====== PAGE ======

Prospecting – find the fit

There is a big disconnect in a lot of SME prospecting and marketing, particularly in B2B businesses offering niche and/or technical products and services, an area where BSA focuses our attention. Many of these companies will start with a mass-marketing objective to ‘spread the word‘ as widely as possible using digital channels, yet the businesses are based around solid cohorts of long-term, loyal, repeat-business clients. They (You?) deliver great products/services and build relationships with people who grow to trust you. These customers/clients typically have an ongoing requirement for what you do and they keep coming back.

A real business goal

Rather than flooding the market, the real goal may be to consistently add regularly new customers. 10-20 new clients in a year can represent significant growth. This particularly true if you typically work closely with a modest number of active clients. In this sort of business, the development goal should be about building quality clients delivering repeat business. One-offs are OK but there is a danger they distract from the core business. Given the specific nature of your company, it is also normally pretty easy to tell whether a potential prospect may have a ‘fit’ with what you offer, or not. Here I am NOT suggesting that you can tell whether a given company will have a current interest you and your business. Rather, I am saying you can answer a more important question:

Is it likely that this company buys (or has a meaningful potential to buy) the products/services we supply?

I propose that this should be the starting point for effective marketing of a niche business. If the answer to the question is ‘No‘, then move on. If the answer is ‘Yes‘ then, in principle, it makes sense to engage with the business. Interestingly, at this stage, whether or not the company has a current interest in you is less important. Building your ‘brand’ amongst these companies where you have a ‘fit’ is a great way to grow a really solid, sustainable business. You get the opportunity to engage with your market and help them really understand how good you are and appreciate the value and benefit you deliver.

…an example…

A BSA client from the process engineering sector recently visited a major exhibition. They don't do mass marketing but have a consistent and targeted approach to prospecting and business development.   The team that visited were wearing branded jackets and the main comment that came back from them was the (pleasant) surprise as to how many other visitors recognised them. The company has a strong brand position built through steady, targeted prospecting - and doing a really great job!  Perhaps not surprising then that the company has grown to 100 staff, and doubled turnover in the past 5 years.

Make every prospect count

Don’t just throw mud and hope some sticks. Try to be different, more engaging. Put some time into researching and understanding a prospect. You are aiming to build a valuable and long-term relationship with them so a bit of effort up front is worth it. By having a better understanding of the potential ‘fit’ with a particular company You will be able to bring them into your conversation rather than just talking at them about how great you are. Don’t get me wrong, the quick-wins are out there but, to some extent, finding them straight away is partly down to luck, being in the right place at the right time. Luck is OK but not very reliable! By focussing effort into fewer, but more highly selected prospects, you can build a meaningful channel for dialogue. Building relationships with these companies makes it more likely that when they have a need, it is you they will think of.

You are putting yourself in the right place at the right time!

====== DATASET RECORDS ======

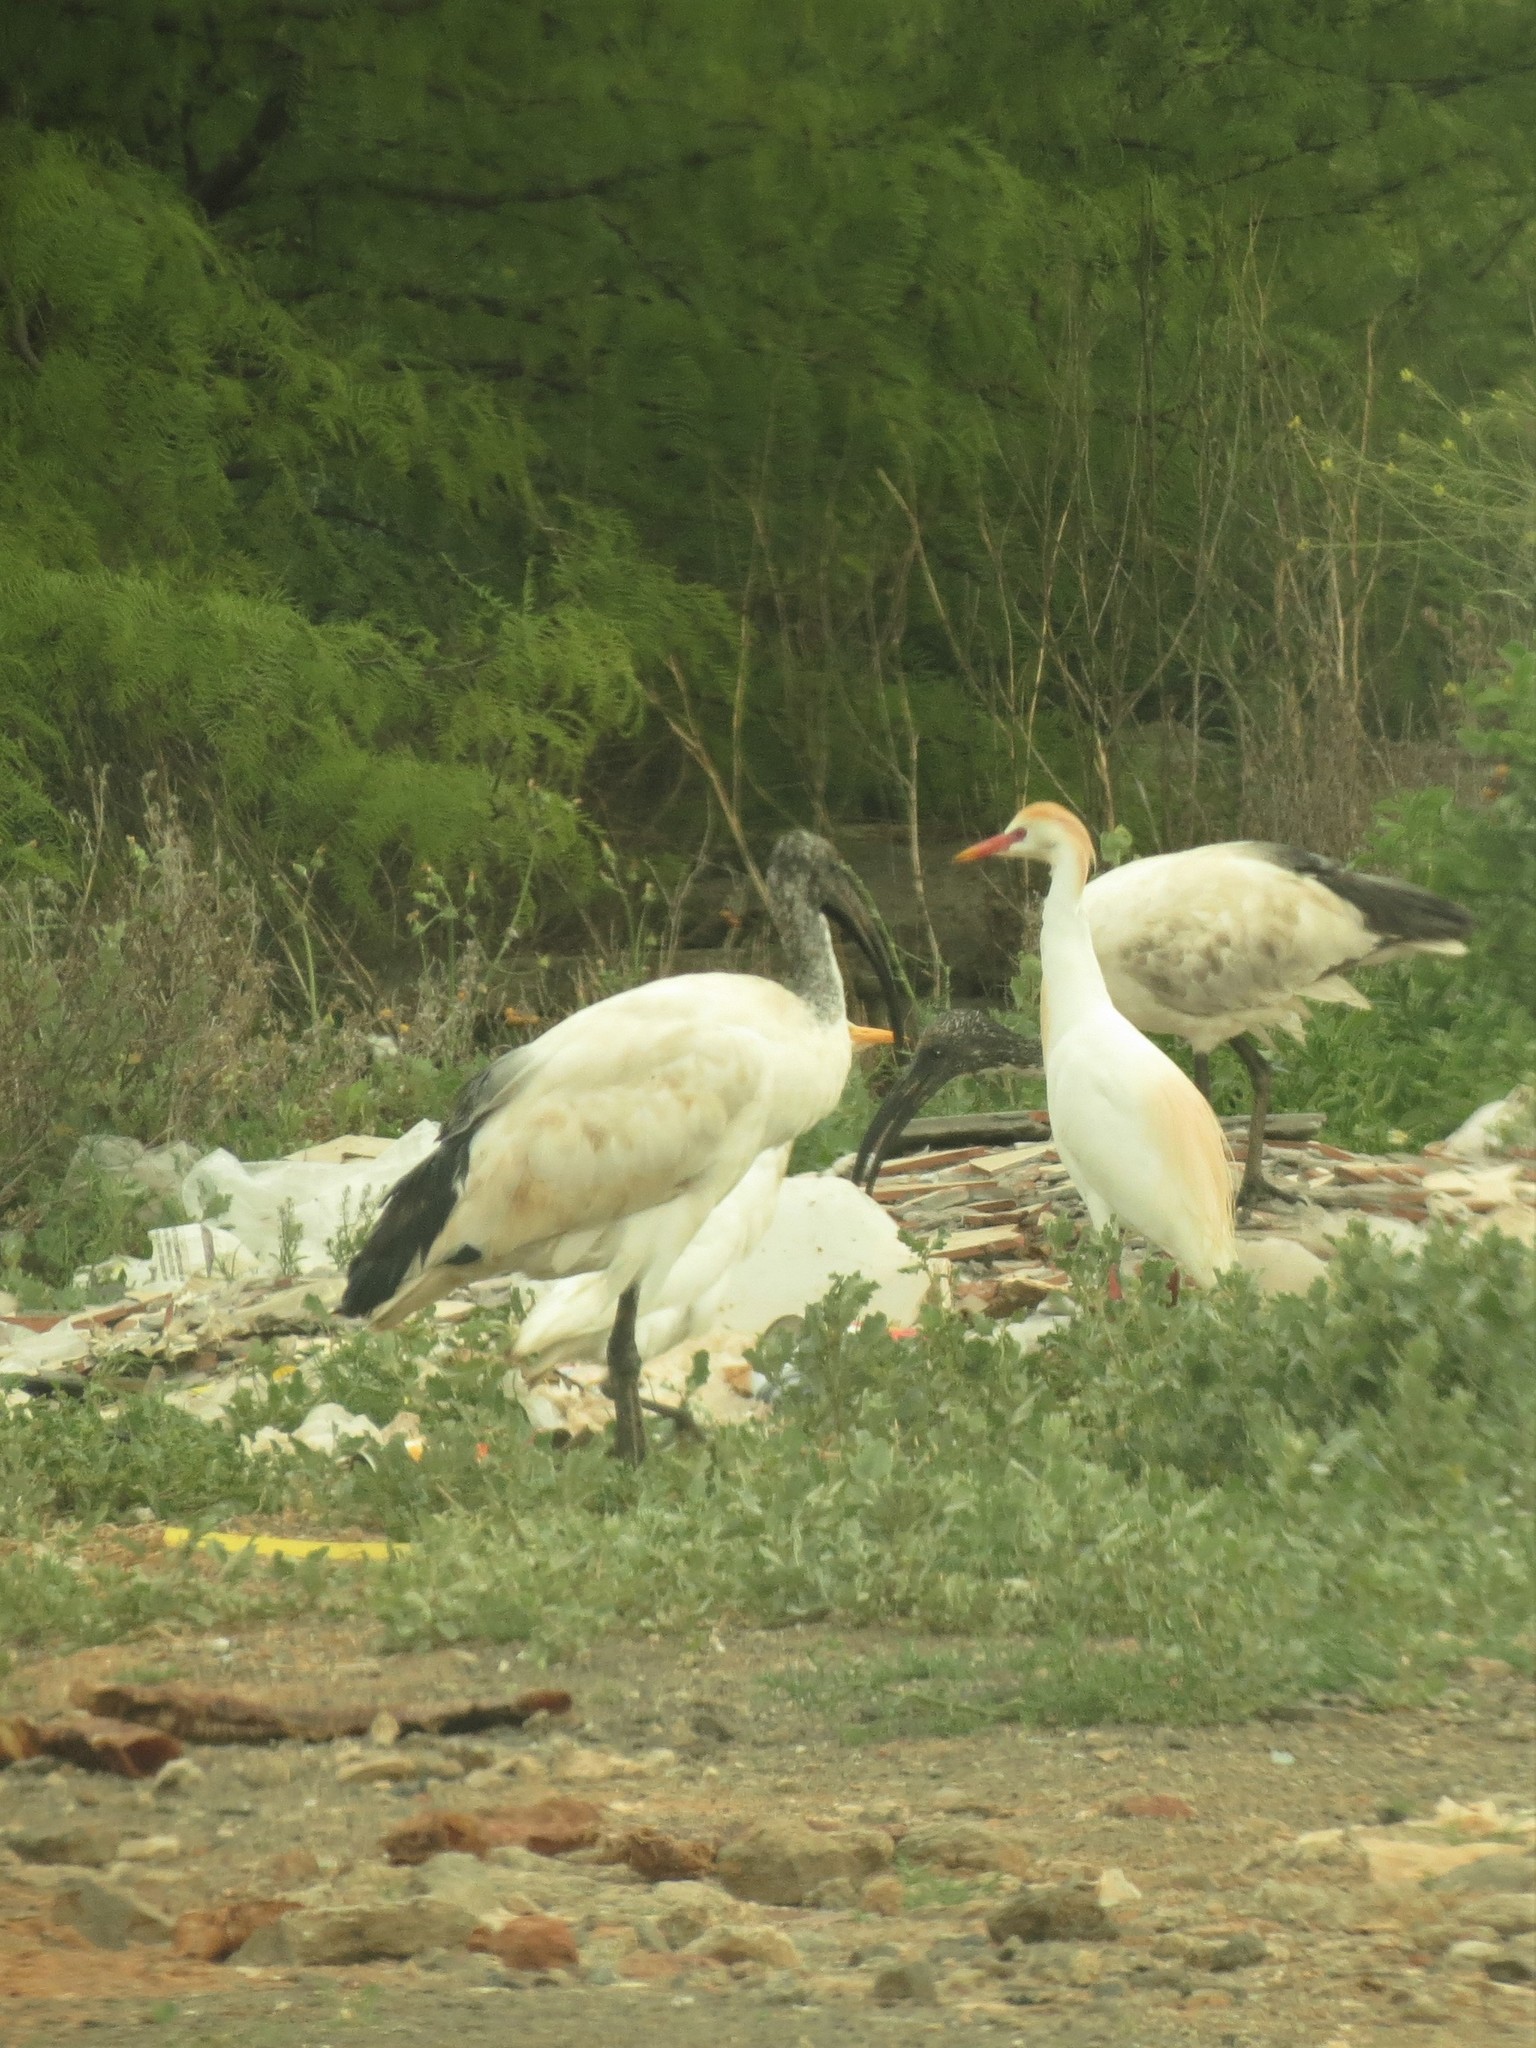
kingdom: Animalia
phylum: Chordata
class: Aves
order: Pelecaniformes
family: Threskiornithidae
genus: Threskiornis
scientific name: Threskiornis aethiopicus
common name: Sacred ibis
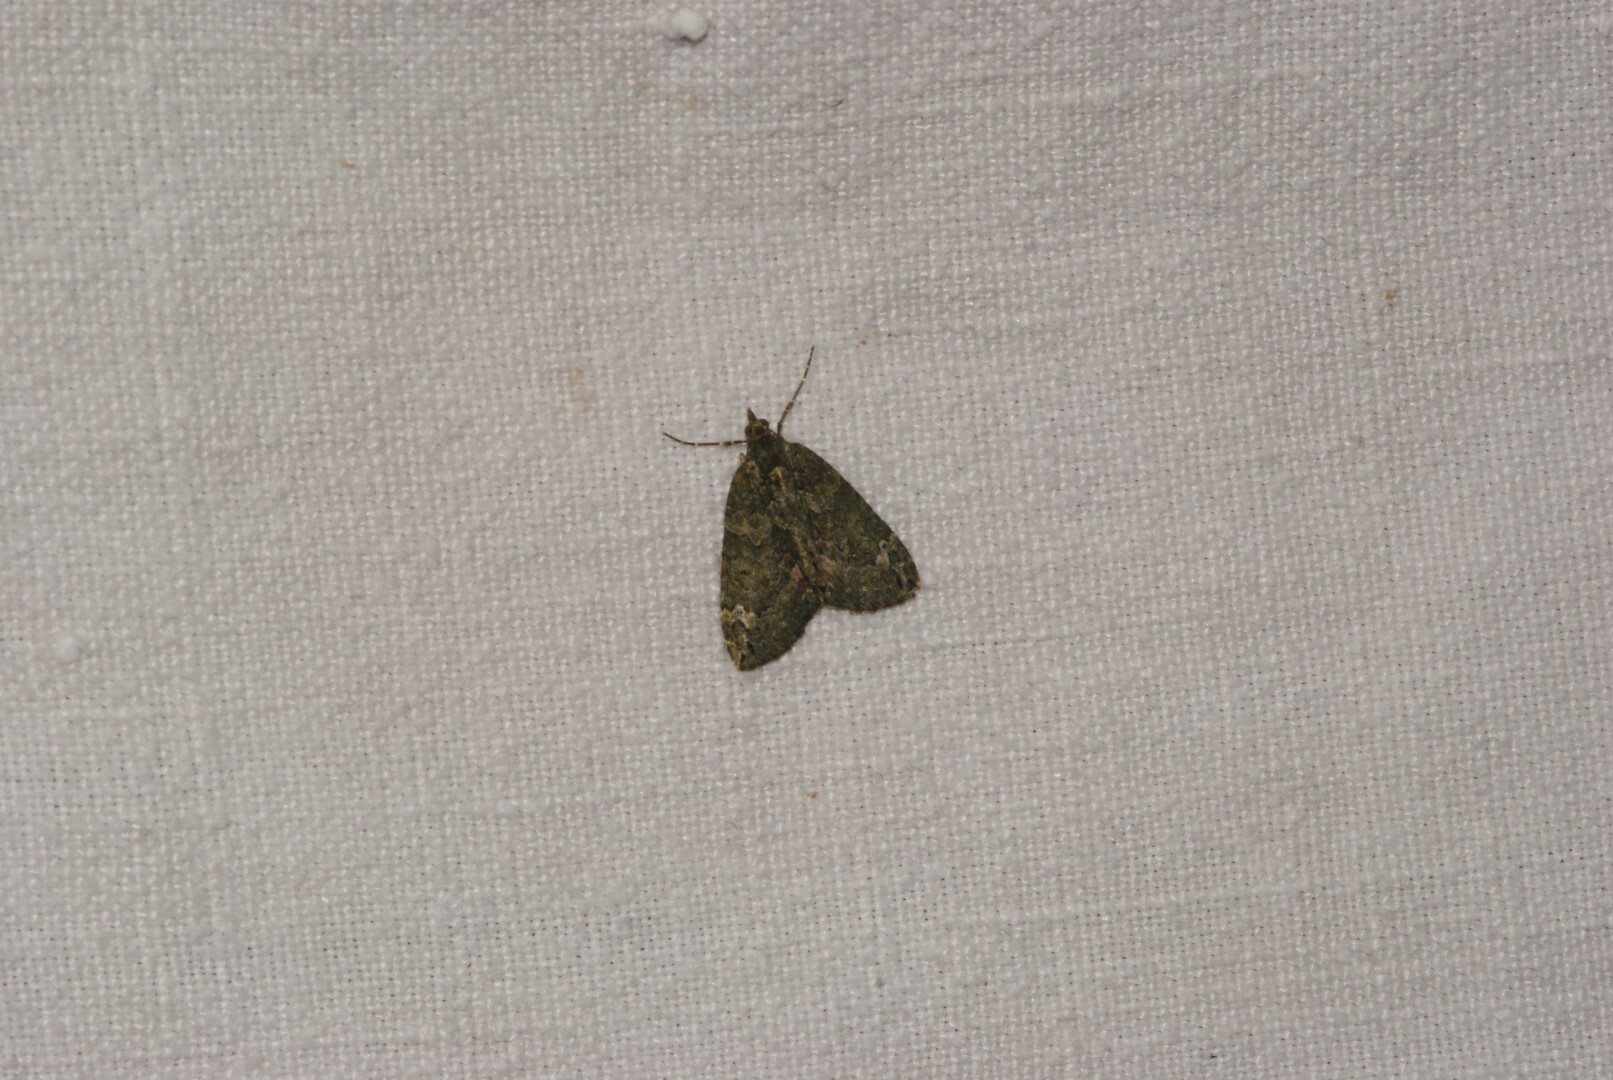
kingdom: Animalia
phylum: Arthropoda
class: Insecta
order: Lepidoptera
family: Geometridae
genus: Chloroclysta
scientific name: Chloroclysta siterata
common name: Red-green carpet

======

> **WHAT IS REQUIRED**
Reproduce the part of the prospecting text that begins with the words containing "I propose that" and ends with "benefit you deliver.". Work from the text only.

> **IN RESPONSE**
I propose that this should be the starting point for effective marketing of a niche business. If the answer to the question is ‘No‘, then move on. If the answer is ‘Yes‘ then, in principle, it makes sense to engage with the business. Interestingly, at this stage, whether or not the company has a current interest in you is less important. Building your ‘brand’ amongst these companies where you have a ‘fit’ is a great way to grow a really solid, sustainable business. You get the opportunity to engage with your market and help them really understand how good you are and appreciate the value and benefit you deliver.